• **What the task asks**: Each line from the one containing "Sadevesikourut" through the end of the entries below should be transcribed exactly, and no other line.

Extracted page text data

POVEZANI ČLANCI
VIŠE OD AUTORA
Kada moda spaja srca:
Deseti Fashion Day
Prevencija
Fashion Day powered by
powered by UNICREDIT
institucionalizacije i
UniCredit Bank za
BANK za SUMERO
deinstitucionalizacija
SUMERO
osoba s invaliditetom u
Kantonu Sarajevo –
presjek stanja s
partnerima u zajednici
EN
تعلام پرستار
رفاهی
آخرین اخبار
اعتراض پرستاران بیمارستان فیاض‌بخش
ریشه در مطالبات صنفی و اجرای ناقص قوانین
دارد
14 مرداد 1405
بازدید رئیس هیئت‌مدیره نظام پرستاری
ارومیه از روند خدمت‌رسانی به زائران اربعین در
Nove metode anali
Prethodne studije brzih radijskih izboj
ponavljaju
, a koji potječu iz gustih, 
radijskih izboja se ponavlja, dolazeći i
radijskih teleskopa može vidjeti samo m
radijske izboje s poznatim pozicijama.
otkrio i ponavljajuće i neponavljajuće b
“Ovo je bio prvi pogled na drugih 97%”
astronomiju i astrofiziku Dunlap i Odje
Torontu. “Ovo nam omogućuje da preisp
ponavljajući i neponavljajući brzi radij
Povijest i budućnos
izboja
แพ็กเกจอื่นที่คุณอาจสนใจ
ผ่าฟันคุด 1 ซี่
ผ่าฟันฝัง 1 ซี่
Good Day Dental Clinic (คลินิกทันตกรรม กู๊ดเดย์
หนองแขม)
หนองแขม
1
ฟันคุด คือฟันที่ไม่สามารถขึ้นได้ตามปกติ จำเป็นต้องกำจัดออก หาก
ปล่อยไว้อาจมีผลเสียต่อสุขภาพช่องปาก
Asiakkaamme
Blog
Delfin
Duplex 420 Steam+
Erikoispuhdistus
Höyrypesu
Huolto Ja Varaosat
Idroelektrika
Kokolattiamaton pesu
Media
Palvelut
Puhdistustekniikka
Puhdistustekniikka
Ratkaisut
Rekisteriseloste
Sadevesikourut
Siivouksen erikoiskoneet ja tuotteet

• **Response to the task**:
Sadevesikourut
Siivouksen erikoiskoneet ja tuotteet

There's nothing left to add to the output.